EV:  Pick the winner of Miami- Chicago? Arizona- Seattle? The West?

DV: Miami (Becerra). Seattle is looking scary, but I have to go with AZ because their team is built like ours – more balanced than top heavy, with 4 strong IMs but no GMs-- and I am friends with a lot of guys on their team! Remember I lived in the desert for 10 years...

EV:  Any roster changes you are eyeing for next year? I know you are coaching the talented junior Mika Brattain; will you recruit him?

DV: Mika is both talented and successful, but he has a ton of room for improvement. This is a good thing! He has a tremendous upside, and maybe we'll see how his rating fits into the team's plans next year.

EV:  You have some sponsors, Firejel and MACA (Massachusetts Chess Association). How’d you swing that?
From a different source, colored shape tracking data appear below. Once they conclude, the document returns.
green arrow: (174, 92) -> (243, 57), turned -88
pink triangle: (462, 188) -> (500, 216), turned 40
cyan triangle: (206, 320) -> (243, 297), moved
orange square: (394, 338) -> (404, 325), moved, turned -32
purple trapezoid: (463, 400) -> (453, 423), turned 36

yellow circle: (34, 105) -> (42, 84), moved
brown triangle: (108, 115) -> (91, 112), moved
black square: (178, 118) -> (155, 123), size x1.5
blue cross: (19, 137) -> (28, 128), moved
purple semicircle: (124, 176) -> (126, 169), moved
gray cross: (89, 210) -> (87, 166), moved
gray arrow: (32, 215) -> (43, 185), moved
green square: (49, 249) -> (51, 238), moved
DV: You have to work hard and go out and get it! As an expansion team, we do not get the same financial support from the league that the other teams do. We have been very fortunate to get help from Chesscafe. They have been around a long time and are renowned for their excellent articles, monthly columns, and amazing selection of chess products in their store. At our site, there is a 10% coupon for that is good until the end of this year. We also have help from Firejel, charcoal & firewood starter, a product which is great for charcoal grilling, fireplaces, wood stoves, firepits, camping and backpacking. They are not chess related but they have been very generous as well. We also have the support of our state affiliate MACA. Despite the fact that we are an expansion team, I think we have been doing things right, a feeling that is well supported by our team chemistry and record!

EV: If you could change one thing about the USCL, what would it be?
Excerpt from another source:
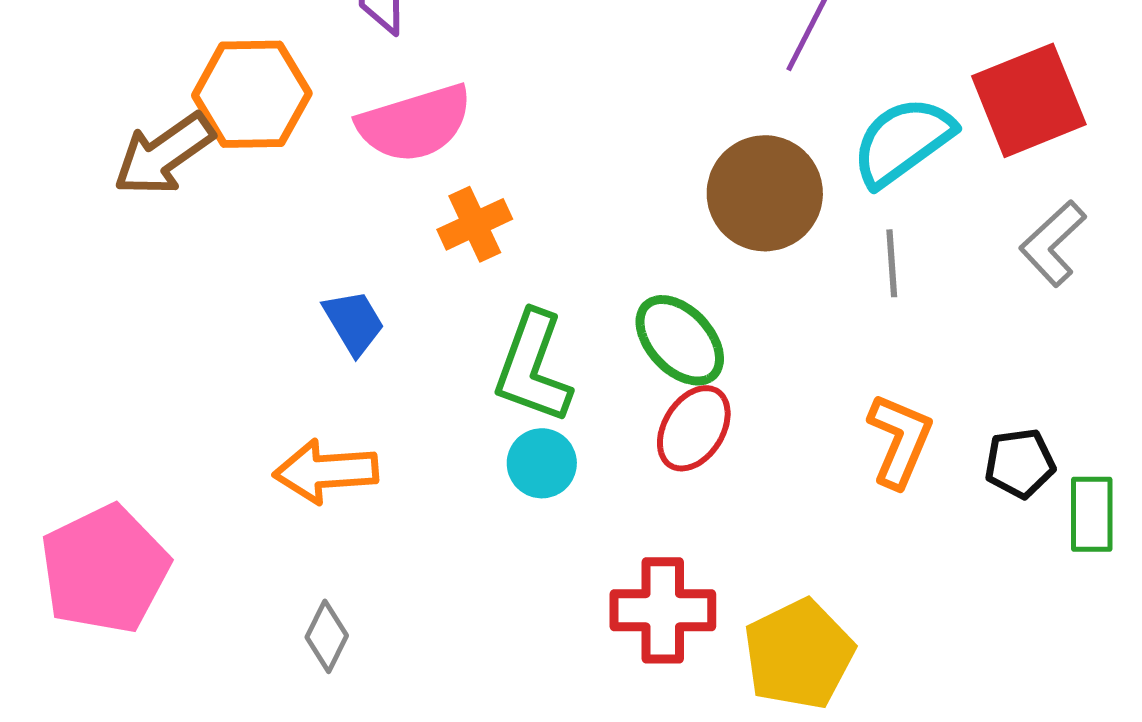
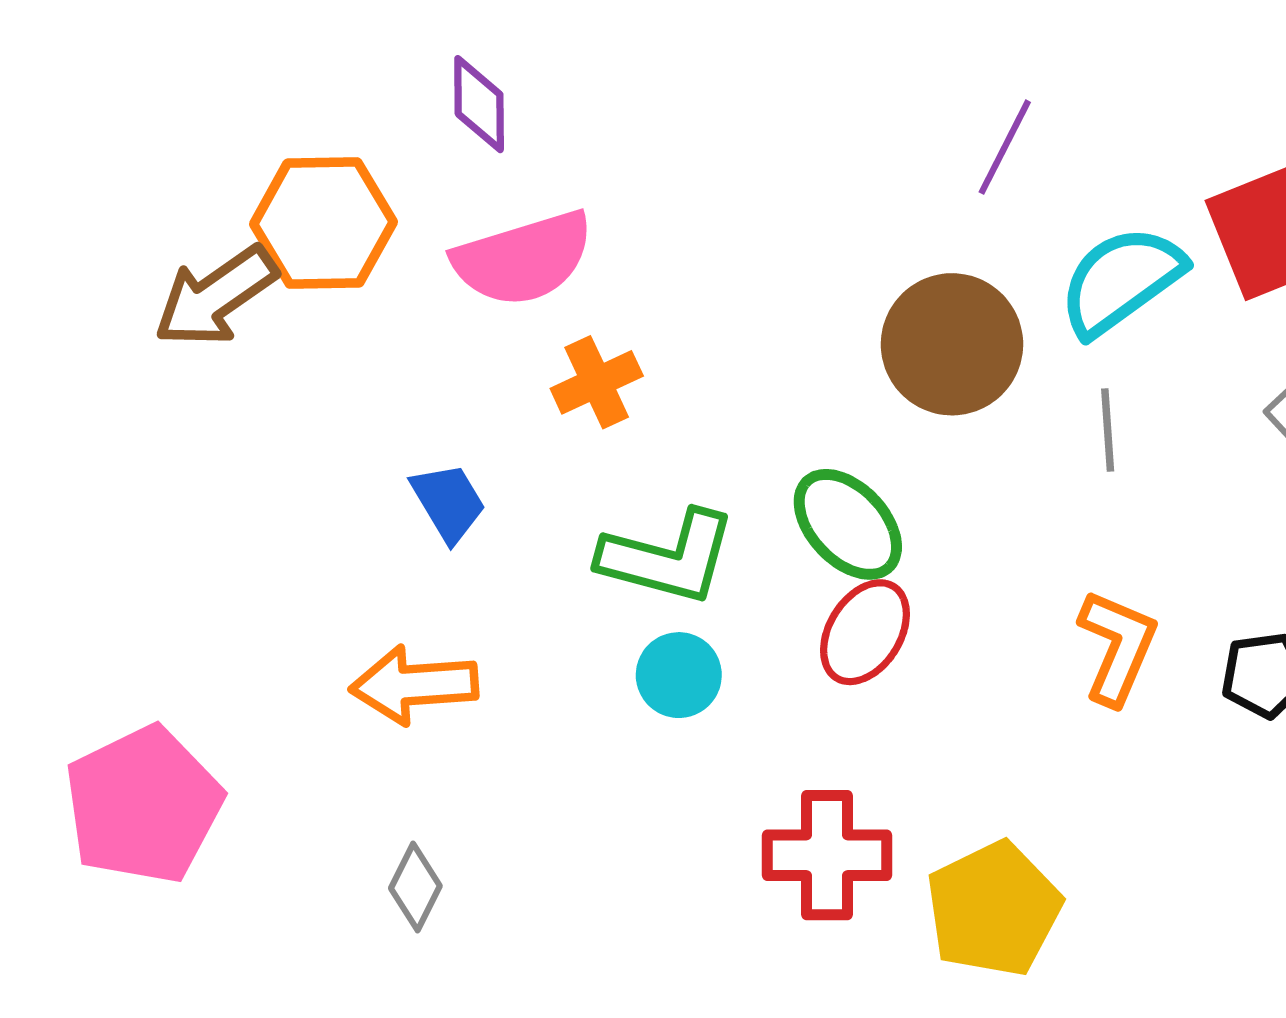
green L-shape: (533, 367) -> (668, 557), turned -95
DV: I would change some of the rating rules. The 2590 rule should just be 2600, and I would have a minimum of 2000. It's a professional league; you should have to be at least 2000. Changing these rules would also self-correct the STL 'problem'. I feel that in a league where the average rating has to be under 2400, there should not be a 2650 on board 3, as there has been on the four occasions when St Louis has played Nakamura, Shulman, Ben Finegold and Spencer Finegold. I understand the league wants to attract top players, but there has to be some competitive balance. Only STL can get these 2700+ guys. I know STL didn't make the playoffs due to player availability and Shulman's rough season, but let’s say they had. Then a matchup between a team like New England and St Louis would be very lopsided, especially when you consider how hard it would be to win the blitz playoff in the event of a tie. Essentially to win the match, we'd need 1.5/3 against Nakamura, Shulman, and Finegold. Yikes! Instituting a 2000 minimum would allow STL to use Nakamua, Shulman, Brooks, and a 2000: scary, yes, but not invincible.
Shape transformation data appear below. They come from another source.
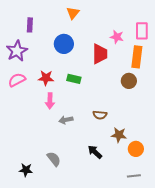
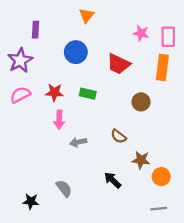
pink star: (117, 37) -> (141, 33), moved
red trapezoid: (100, 54) -> (118, 64), turned 115
brown circle: (129, 81) -> (141, 102), moved
brown semicircle: (100, 115) -> (118, 136), turned 32

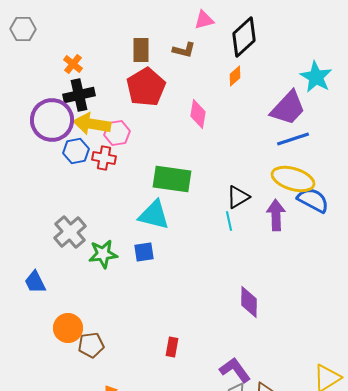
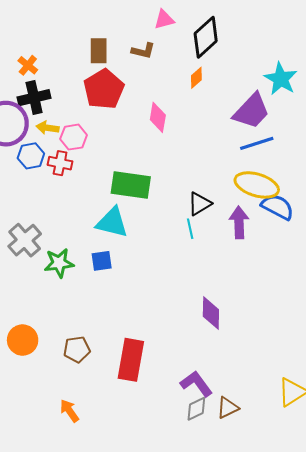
yellow arrow: (92, 124) -> (48, 128), size x0.6
brown pentagon: (91, 345) -> (77, 349), moved
red rectangle: (172, 347) -> (131, 360), size x2.0

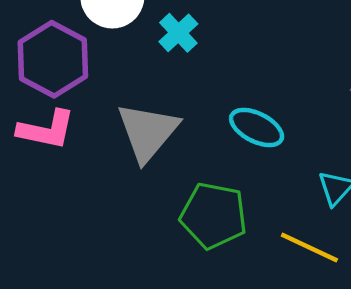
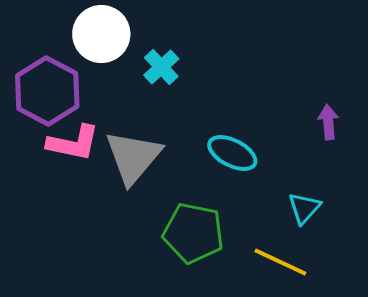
pink L-shape: (46, 130) -> (73, 143), moved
I would also change this rule that allows teams to use a year-old rating list. At least make it January of the same year. I totally get the concept of rewarding teams for using top players and underrated juniors, but if it's too extreme it punishes teams that do not have such players.

 Zoe Vigorito, 10 days old


Anonymous said...

Great interview!

Dave, congratulations to you and your wife for your new baby. She's beautiful.

Anonymous said...

Nice cat, too.

Anonymous said...

I like cats too, they smell nice and they go poop as needed not like dogs that u gotta take outside. My cat ran away and it makes me really sad, maybe someone had seen him if u did let me know he kinda loooks like vigorito's cat.

Anonymous said...

I like this interview because its not cocky. Vigorito gives credit to other teams and players, its not all about me myself and I and look how smart I'm and look how great my team is. Yeah that's what I fuckin call humility. And guess what 9.5-.5 is pretty good record while you gotta deal with a pregnant wife and all that.

katar said...

Mr. Vigorito is one of my "virtual" chess mentors as I've learnt a great deal from his terrific video lessons from He has always come across as a humble, cool guy with a dry sense of humor. OK, it's just text, but Mr. Vigorito seems to be very happy and even "glowing" in this interview! And it's easy to understand why since he is now starting a beautiful family! Congrats and best wishes, Dave, if you happen to see this!! Oh yeah and go Nor'Easters! I'm gonna go buy some Firejel now. Laterz.